Exercise goal:
Reproduce the entries in full and exactly. Pictures stay out.

**** Task inputs

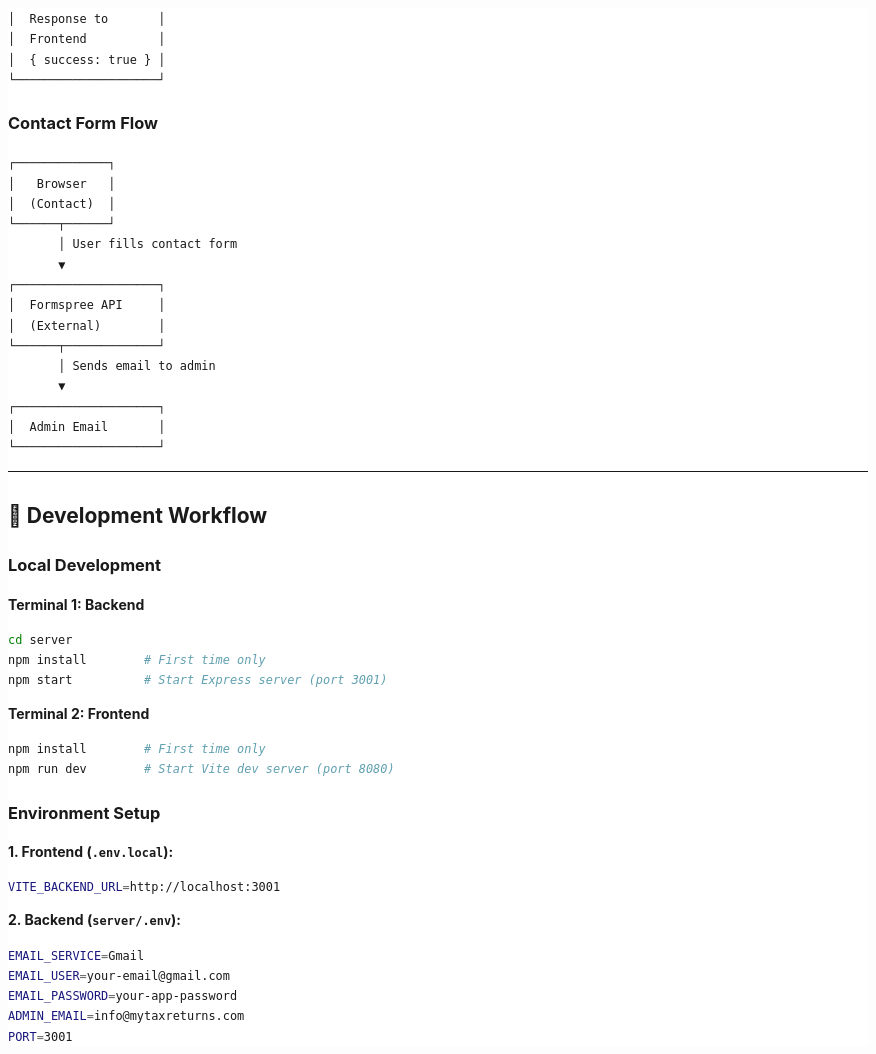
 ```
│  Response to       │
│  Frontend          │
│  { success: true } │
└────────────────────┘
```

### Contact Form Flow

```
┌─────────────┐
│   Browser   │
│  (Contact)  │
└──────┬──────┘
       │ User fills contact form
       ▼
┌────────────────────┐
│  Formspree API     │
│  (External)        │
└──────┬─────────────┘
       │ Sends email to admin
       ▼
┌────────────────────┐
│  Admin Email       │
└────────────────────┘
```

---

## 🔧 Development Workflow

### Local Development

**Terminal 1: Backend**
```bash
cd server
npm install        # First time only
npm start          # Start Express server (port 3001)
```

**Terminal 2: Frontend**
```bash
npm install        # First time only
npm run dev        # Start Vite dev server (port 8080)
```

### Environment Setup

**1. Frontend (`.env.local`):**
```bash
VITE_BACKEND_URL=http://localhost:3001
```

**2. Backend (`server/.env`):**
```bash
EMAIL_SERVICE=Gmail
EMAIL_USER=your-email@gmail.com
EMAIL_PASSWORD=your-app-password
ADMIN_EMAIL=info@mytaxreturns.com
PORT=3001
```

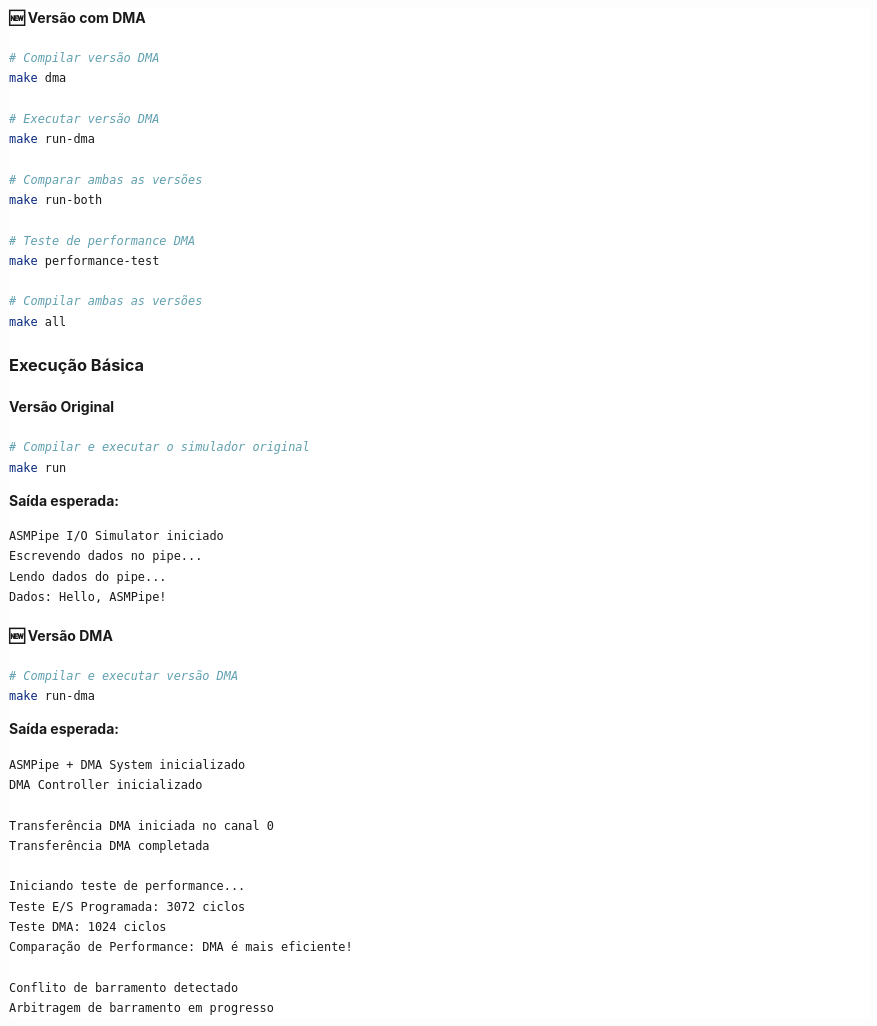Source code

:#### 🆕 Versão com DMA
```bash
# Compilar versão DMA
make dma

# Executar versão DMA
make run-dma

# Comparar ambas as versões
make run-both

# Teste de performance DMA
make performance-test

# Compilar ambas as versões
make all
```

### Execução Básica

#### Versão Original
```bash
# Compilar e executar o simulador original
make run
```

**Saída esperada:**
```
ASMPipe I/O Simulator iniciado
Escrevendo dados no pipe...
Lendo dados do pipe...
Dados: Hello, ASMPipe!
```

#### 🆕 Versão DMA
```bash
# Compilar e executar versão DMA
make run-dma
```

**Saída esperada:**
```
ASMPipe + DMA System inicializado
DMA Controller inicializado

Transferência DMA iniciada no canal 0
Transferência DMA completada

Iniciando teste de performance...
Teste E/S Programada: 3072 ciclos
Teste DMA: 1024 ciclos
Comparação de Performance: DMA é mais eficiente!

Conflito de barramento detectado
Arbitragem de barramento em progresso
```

********

Output for this exercise:
 ```
│  Response to       │
│  Frontend          │
│  { success: true } │
└────────────────────┘
```

### Contact Form Flow

```
┌─────────────┐
│   Browser   │
│  (Contact)  │
└──────┬──────┘
       │ User fills contact form
       ▼
┌────────────────────┐
│  Formspree API     │
│  (External)        │
└──────┬─────────────┘
       │ Sends email to admin
       ▼
┌────────────────────┐
│  Admin Email       │
└────────────────────┘
```

---

## 🔧 Development Workflow

### Local Development

**Terminal 1: Backend**
```bash
cd server
npm install        # First time only
npm start          # Start Express server (port 3001)
```

**Terminal 2: Frontend**
```bash
npm install        # First time only
npm run dev        # Start Vite dev server (port 8080)
```

### Environment Setup

**1. Frontend (`.env.local`):**
```bash
VITE_BACKEND_URL=http://localhost:3001
```

**2. Backend (`server/.env`):**
```bash
EMAIL_SERVICE=Gmail
EMAIL_USER=your-email@gmail.com
EMAIL_PASSWORD=your-app-password
ADMIN_EMAIL=info@mytaxreturns.com
PORT=3001
```

Source code

:#### 🆕 Versão com DMA
```bash
# Compilar versão DMA
make dma

# Executar versão DMA
make run-dma

# Comparar ambas as versões
make run-both

# Teste de performance DMA
make performance-test

# Compilar ambas as versões
make all
```

### Execução Básica

#### Versão Original
```bash
# Compilar e executar o simulador original
make run
```

**Saída esperada:**
```
ASMPipe I/O Simulator iniciado
Escrevendo dados no pipe...
Lendo dados do pipe...
Dados: Hello, ASMPipe!
```

#### 🆕 Versão DMA
```bash
# Compilar e executar versão DMA
make run-dma
```

**Saída esperada:**
```
ASMPipe + DMA System inicializado
DMA Controller inicializado

Transferência DMA iniciada no canal 0
Transferência DMA completada

Iniciando teste de performance...
Teste E/S Programada: 3072 ciclos
Teste DMA: 1024 ciclos
Comparação de Performance: DMA é mais eficiente!

Conflito de barramento detectado
Arbitragem de barramento em progresso
```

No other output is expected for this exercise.